Kekhawatiran banyak pihak mengenai imbas ekonomi pasca penembakan pesawat Su-24 milik Rusia oleh pesawat Turki mulai terbukti. Balas dendam Presiden Putin kemudian dinyatakan dengan rencana sanksi ekonomi terhadap Turki. Apakah sanksi itu akan efektif? Kita mesti melihat hubungan ekonomi antara kedua negara untuk menjawabnya. Â Sepintas lalu kita sudah bisa menebak Rusia jauh lebih punya posisi tawar dibanding Turki. Namun agar dapat melihat lebih jelas mari kita amati neraca perdagangan kedua negara.
Pada akhir tahun 2014, nilai ekspor Rusia ke Turki sebesar US$24,7 miliar, sedangkan nilai ekspor Turki ke Rusia sebesar US$5,9 miliar. Jadi neraca perdagangan Rusia terhadap Turki surplus sekitar US$18,8 miliar, sebaliknya neraca perdagangan Turki terhadap Rusia defisit. Kemudian jika melihat export share masing-masing negara, terlihat posisi Rusia lebih berdigdaya. Total ekspor Turki tahun 2014 sebesar US$13,3 miliar, artinya ekspor ke Rusia mengambil porsi 44,36% dari total ekspor. Ini sebenarnya sudah cukup mendongkrak neraca perdagangan Turki yang selama tahun ini selalu defisit. Sedangkan total ekspor Rusia US$492,1 miliar, dengan demikian ekspor ke Turki mengambil porsi hanya 5%.
Artinya melihat statistik sederhana tersebut, kelihatan kalau posisi Rusia terhadap Turki sebagai mitra  perdagangan sangat strategis.
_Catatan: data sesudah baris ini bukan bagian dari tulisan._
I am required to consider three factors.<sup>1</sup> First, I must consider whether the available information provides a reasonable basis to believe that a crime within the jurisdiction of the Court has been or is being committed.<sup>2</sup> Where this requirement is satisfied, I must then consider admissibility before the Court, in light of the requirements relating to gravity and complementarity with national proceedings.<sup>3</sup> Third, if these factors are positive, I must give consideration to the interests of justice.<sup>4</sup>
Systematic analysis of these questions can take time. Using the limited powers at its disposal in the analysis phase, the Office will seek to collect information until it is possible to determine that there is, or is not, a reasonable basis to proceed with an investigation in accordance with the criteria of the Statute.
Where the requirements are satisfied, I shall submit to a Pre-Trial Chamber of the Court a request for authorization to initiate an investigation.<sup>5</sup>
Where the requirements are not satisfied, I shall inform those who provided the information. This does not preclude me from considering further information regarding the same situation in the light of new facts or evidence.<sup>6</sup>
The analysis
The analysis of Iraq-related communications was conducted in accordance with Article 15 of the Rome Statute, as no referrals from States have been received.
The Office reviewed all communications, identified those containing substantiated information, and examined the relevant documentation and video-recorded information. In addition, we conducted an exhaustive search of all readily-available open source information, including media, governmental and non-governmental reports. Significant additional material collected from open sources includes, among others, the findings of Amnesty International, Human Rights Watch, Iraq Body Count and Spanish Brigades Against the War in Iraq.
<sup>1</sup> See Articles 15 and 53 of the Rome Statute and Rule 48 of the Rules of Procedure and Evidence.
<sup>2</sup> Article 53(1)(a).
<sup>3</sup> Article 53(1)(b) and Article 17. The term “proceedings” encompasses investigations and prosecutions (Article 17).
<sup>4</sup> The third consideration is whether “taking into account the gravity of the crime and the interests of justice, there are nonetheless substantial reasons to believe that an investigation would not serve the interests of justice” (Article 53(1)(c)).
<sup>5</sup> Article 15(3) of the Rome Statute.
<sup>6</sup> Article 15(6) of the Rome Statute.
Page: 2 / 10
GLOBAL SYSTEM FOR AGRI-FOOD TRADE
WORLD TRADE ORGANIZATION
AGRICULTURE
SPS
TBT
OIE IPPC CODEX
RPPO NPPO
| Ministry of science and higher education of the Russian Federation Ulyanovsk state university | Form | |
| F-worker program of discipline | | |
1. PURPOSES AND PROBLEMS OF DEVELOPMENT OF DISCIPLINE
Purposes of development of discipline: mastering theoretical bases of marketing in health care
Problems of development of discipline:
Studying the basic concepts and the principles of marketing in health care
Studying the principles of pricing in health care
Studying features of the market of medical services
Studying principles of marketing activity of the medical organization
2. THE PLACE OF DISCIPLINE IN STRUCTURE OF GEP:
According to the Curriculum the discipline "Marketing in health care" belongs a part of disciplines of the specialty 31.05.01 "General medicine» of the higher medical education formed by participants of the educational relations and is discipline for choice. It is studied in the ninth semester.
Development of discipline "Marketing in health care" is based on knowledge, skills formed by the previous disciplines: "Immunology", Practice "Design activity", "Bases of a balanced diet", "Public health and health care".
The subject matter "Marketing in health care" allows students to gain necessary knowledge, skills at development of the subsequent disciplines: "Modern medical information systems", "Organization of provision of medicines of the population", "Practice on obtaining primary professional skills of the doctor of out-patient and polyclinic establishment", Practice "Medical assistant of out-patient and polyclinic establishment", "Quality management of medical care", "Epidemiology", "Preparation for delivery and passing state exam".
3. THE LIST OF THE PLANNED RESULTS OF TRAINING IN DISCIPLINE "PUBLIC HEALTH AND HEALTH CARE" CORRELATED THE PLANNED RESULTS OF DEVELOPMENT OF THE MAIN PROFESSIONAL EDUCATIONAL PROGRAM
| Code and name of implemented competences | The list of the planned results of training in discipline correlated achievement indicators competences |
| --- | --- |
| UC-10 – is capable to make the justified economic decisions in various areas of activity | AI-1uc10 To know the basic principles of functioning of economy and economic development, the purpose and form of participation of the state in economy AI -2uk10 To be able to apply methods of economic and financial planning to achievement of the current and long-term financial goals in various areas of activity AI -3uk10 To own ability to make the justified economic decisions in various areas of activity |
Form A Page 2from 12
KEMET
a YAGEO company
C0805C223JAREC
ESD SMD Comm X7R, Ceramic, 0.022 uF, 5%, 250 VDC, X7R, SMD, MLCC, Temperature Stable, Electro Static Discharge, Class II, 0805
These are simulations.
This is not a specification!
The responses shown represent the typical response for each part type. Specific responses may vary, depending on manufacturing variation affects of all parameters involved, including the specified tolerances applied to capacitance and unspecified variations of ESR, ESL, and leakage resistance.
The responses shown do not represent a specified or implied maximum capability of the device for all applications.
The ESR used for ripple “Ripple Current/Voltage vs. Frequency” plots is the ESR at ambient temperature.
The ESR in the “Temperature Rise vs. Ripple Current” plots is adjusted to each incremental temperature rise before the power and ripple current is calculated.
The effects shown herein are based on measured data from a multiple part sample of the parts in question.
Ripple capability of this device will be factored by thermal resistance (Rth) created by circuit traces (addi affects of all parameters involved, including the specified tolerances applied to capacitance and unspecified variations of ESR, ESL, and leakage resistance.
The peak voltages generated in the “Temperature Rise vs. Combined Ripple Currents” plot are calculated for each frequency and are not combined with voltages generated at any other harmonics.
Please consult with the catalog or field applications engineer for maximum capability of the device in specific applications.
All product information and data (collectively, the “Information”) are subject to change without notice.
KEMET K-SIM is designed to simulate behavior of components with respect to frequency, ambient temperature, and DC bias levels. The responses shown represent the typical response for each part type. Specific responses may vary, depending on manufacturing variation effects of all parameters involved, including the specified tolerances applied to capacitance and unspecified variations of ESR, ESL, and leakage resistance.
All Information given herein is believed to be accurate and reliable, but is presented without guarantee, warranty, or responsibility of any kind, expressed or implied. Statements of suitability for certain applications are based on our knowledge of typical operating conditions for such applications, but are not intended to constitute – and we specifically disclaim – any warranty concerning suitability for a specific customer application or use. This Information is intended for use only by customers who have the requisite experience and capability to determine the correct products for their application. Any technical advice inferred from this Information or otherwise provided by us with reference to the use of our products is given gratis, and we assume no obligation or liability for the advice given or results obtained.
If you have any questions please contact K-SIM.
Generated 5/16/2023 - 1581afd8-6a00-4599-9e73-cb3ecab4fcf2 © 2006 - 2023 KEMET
Hal ini diamini portal berita Turki berbahasa Inggris, todayszaman.com, yang beberapa saat setelah penembakan jet Rusia tersebut melansir berita mengenai kekhawatiran pelaku usaha di Turki terhadap aksi balas dendam Rusia lewat jalur ekonomi.
Selama ini sebagian besar pasokan energi Turki terutama gas, disuplai dari Rusia. Rusia menyuplai 60% dari kebutuhan gas, serta 35% kebutuhan minyak di Turki. Rusia punya andil besar pada beberapa  mega proyek di Turki seperti misalnya  rencana pembangunan pembangkit listrik tenaga nuklir senilai USD20 miliar dolar.
Turki juga memperoleh bantuan pinjaman dari Rusia, seperti misalnya beberapa bulan lalu pihak Turki  menandatangani kontrak utang sebesar 500 juta Euro untuk pembangunan infrastruktur bandara di Istambul.
Berbicara pariwisata, kunjungan wisatawan Rusia ke Turki menempati urutan kedua terbanyak dibawah Jerman. Tercatat 3,3 juta wisatawan Rusia mengunjungi Turki tahun lalu.
Jika benar-benar Rusia menghentikan impor makanan dari Turki, pengusaha Turki akan benar-benar terpukul. Selama ini, Rusia adalah pengimpor terbesar produk buah-buahan dan sayur-sayuran dari Turki.
Data lain, ada lebih dari 36.000 warga negara Turki yang mencari nafkah di Rusia. Diperkirakan uang investor Turki yang berputar di Rusia mencapai USD6,5 miliar dalam 30 brand perusahaan yang beroperasi di lebih dari 7.000 toko di Rusia. Kendati statistik terkininya bisa lebih rendah  akibat imbas krisis ekonomi yang juga menghempas Rusia belum lama ini.
Memang hubungan ekonomi bilateral, kedua belah pihak mestinya saling membutuhkan dan saling menguntungkan. Namun melihat posisi perdagangan kedua negara memang kelihatannya Turki akan merasakan akibat terburuk jika terjadi pembekuan aktivitas ekonomi kedua negara.
Vladimir Putin telah mewanti-wanti akan memberikan sanksi ekonomi seperti larangan impor sejumlah produk dan komoditas asal Turki, pembekuan kegiatan operasional sejumlah organisasi asal Turki di Rusia, larangan menerima pekerja baru asal Turki dan penghentian kerja sama bebas visa (internasional.kompas.com).